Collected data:
◆ ◆ ◆

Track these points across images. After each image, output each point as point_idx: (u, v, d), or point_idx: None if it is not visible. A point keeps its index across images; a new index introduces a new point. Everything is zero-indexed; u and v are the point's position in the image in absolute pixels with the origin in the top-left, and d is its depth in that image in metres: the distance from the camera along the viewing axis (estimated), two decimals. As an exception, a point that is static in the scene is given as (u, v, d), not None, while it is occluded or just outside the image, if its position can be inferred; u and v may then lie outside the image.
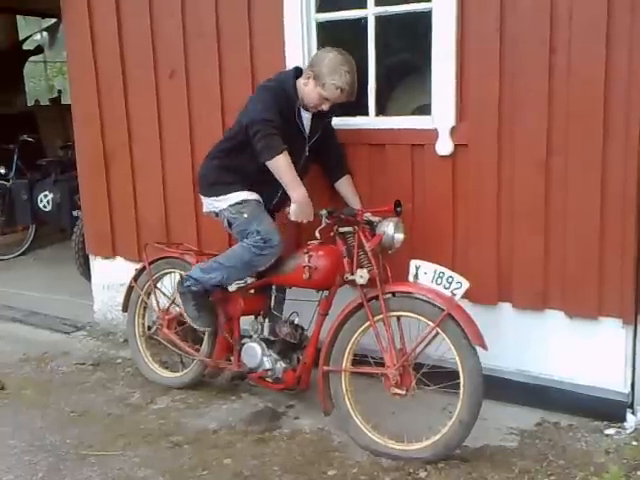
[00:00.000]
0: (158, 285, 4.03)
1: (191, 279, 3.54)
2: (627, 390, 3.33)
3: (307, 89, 3.32)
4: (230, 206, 3.44)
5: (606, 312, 3.30)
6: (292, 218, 3.19)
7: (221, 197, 3.48)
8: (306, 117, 3.43)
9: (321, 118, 3.47)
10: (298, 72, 3.40)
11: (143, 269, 4.02)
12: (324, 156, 3.60)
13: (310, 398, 3.55)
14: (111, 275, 4.78)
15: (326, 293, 3.39)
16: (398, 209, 3.27)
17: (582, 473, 2.94)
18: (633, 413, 3.31)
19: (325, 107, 3.34)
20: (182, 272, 3.83)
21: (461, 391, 3.01)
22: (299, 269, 3.33)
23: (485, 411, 3.03)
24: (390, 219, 3.25)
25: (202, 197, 3.65)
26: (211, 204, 3.57)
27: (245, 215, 3.40)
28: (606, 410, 3.33)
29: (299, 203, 3.19)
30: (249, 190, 3.42)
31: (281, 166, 3.22)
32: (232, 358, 3.68)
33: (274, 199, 3.46)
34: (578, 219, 3.26)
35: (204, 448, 3.30)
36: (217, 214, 3.56)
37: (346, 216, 3.27)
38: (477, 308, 3.39)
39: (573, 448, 3.15)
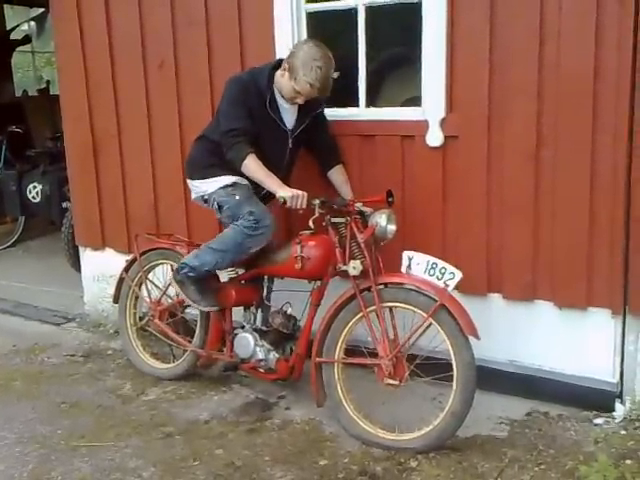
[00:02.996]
0: (149, 276, 4.02)
1: (186, 266, 3.52)
2: (616, 380, 3.36)
3: (283, 81, 3.30)
4: (220, 188, 3.42)
5: (595, 303, 3.32)
6: (287, 205, 3.16)
7: (210, 179, 3.46)
8: (287, 109, 3.40)
9: (308, 110, 3.44)
10: (279, 64, 3.37)
11: (134, 260, 4.00)
12: (316, 147, 3.59)
13: (301, 389, 3.56)
14: (101, 266, 4.77)
15: (318, 283, 3.39)
16: (390, 199, 3.27)
17: (571, 462, 2.97)
18: (622, 403, 3.33)
19: (300, 100, 3.32)
20: (173, 263, 3.83)
21: (454, 383, 3.01)
22: (291, 259, 3.32)
23: (476, 401, 3.04)
24: (382, 211, 3.24)
25: (189, 182, 3.62)
26: (198, 187, 3.54)
27: (237, 197, 3.37)
28: (595, 400, 3.35)
29: (287, 198, 3.13)
30: (240, 175, 3.38)
31: (250, 169, 3.25)
32: (224, 349, 3.69)
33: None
34: (567, 210, 3.28)
35: (195, 439, 3.30)
36: (206, 199, 3.52)
37: (338, 206, 3.26)
38: (467, 298, 3.39)
39: (563, 437, 3.18)
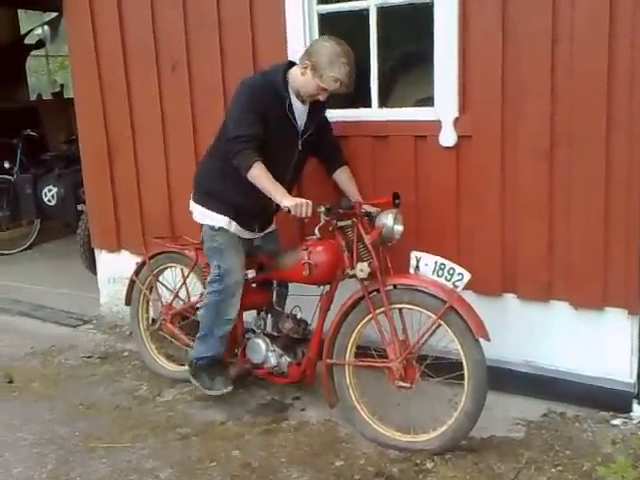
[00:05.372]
0: (160, 279, 4.03)
1: (194, 358, 3.59)
2: (633, 380, 3.33)
3: (303, 79, 3.26)
4: (208, 227, 3.47)
5: (611, 302, 3.30)
6: (292, 214, 3.12)
7: (205, 210, 3.48)
8: (300, 110, 3.36)
9: (317, 111, 3.43)
10: (290, 65, 3.35)
11: (143, 264, 4.02)
12: (320, 148, 3.55)
13: (316, 390, 3.55)
14: (117, 268, 4.79)
15: (327, 288, 3.37)
16: (397, 201, 3.26)
17: (589, 463, 2.95)
18: (639, 404, 3.31)
19: (322, 97, 3.29)
20: (183, 267, 3.83)
21: (465, 383, 3.01)
22: (299, 265, 3.30)
23: (491, 402, 3.04)
24: (389, 211, 3.22)
25: (192, 203, 3.58)
26: (195, 210, 3.55)
27: (215, 244, 3.44)
28: (612, 400, 3.33)
29: (292, 207, 3.08)
30: (235, 213, 3.40)
31: (256, 178, 3.19)
32: (237, 351, 3.69)
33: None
34: (582, 209, 3.26)
35: (212, 440, 3.32)
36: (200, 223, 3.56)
37: (344, 210, 3.23)
38: (481, 299, 3.40)
39: (579, 438, 3.16)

◆ ◆ ◆

■ **ACTION ITEM**
An exact copy of the data above is required, printed without its pictures.

■ **WRITTEN RESPONSE**
Track these points across images. After each image, output each point as point_idx: (u, v, d), or point_idx: None if it is not visible. A point keeps its index across images; a new index introduces a new point. Everything is zero-indexed; u and v are the point's position in the image in absolute pixels with the origin in the top-left, and d is its depth in that image in metres: the distance from the camera along the viewing axis (estimated), two decimals. As an exception, a point that is static in the scene is given as (u, v, d), not None, while it is occluded or just outside the image, if its position can be inferred; u and v may then lie outside the image.
[00:00.000]
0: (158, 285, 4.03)
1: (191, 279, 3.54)
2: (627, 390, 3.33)
3: (307, 89, 3.32)
4: (230, 206, 3.44)
5: (606, 312, 3.30)
6: (292, 218, 3.19)
7: (221, 197, 3.48)
8: (306, 117, 3.43)
9: (321, 118, 3.47)
10: (298, 72, 3.40)
11: (143, 269, 4.02)
12: (324, 156, 3.60)
13: (310, 398, 3.55)
14: (111, 275, 4.78)
15: (326, 293, 3.39)
16: (398, 209, 3.27)
17: (582, 473, 2.94)
18: (633, 413, 3.31)
19: (325, 107, 3.34)
20: (182, 272, 3.83)
21: (461, 391, 3.01)
22: (299, 269, 3.33)
23: (485, 411, 3.03)
24: (390, 219, 3.25)
25: (202, 197, 3.65)
26: (211, 204, 3.57)
27: (245, 215, 3.40)
28: (606, 410, 3.33)
29: (299, 203, 3.19)
30: (249, 190, 3.42)
31: (281, 166, 3.22)
32: (232, 358, 3.68)
33: (274, 199, 3.46)
34: (578, 219, 3.26)
35: (204, 448, 3.30)
36: (217, 214, 3.56)
37: (346, 216, 3.27)
38: (477, 308, 3.39)
39: (573, 448, 3.15)
[00:02.996]
0: (149, 276, 4.02)
1: (186, 266, 3.52)
2: (616, 380, 3.36)
3: (283, 81, 3.30)
4: (220, 188, 3.42)
5: (595, 303, 3.32)
6: (287, 205, 3.16)
7: (210, 179, 3.46)
8: (287, 109, 3.40)
9: (308, 110, 3.44)
10: (279, 64, 3.37)
11: (134, 260, 4.00)
12: (316, 147, 3.59)
13: (301, 389, 3.56)
14: (101, 266, 4.77)
15: (318, 283, 3.39)
16: (390, 199, 3.27)
17: (571, 462, 2.97)
18: (622, 403, 3.33)
19: (300, 100, 3.32)
20: (173, 263, 3.83)
21: (454, 383, 3.01)
22: (291, 259, 3.32)
23: (476, 401, 3.04)
24: (382, 211, 3.24)
25: (189, 182, 3.62)
26: (198, 187, 3.54)
27: (237, 197, 3.37)
28: (595, 400, 3.35)
29: (287, 198, 3.13)
30: (240, 175, 3.38)
31: (250, 169, 3.25)
32: (224, 349, 3.69)
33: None
34: (567, 210, 3.28)
35: (195, 439, 3.30)
36: (206, 199, 3.52)
37: (338, 206, 3.26)
38: (467, 298, 3.39)
39: (563, 437, 3.18)
[00:05.372]
0: (160, 279, 4.03)
1: (194, 358, 3.59)
2: (633, 380, 3.33)
3: (303, 79, 3.26)
4: (208, 227, 3.47)
5: (611, 302, 3.30)
6: (292, 214, 3.12)
7: (205, 210, 3.48)
8: (300, 110, 3.36)
9: (317, 111, 3.43)
10: (290, 65, 3.35)
11: (143, 264, 4.02)
12: (320, 148, 3.55)
13: (316, 390, 3.55)
14: (117, 268, 4.79)
15: (327, 288, 3.37)
16: (397, 201, 3.26)
17: (589, 463, 2.95)
18: (639, 404, 3.31)
19: (322, 97, 3.29)
20: (183, 267, 3.83)
21: (465, 383, 3.01)
22: (299, 265, 3.30)
23: (491, 402, 3.04)
24: (389, 211, 3.22)
25: (192, 203, 3.58)
26: (195, 210, 3.55)
27: (215, 244, 3.44)
28: (612, 400, 3.33)
29: (292, 207, 3.08)
30: (235, 213, 3.40)
31: (256, 178, 3.19)
32: (237, 351, 3.69)
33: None
34: (582, 209, 3.26)
35: (212, 440, 3.32)
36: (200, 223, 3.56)
37: (344, 210, 3.23)
38: (481, 299, 3.40)
39: (579, 438, 3.16)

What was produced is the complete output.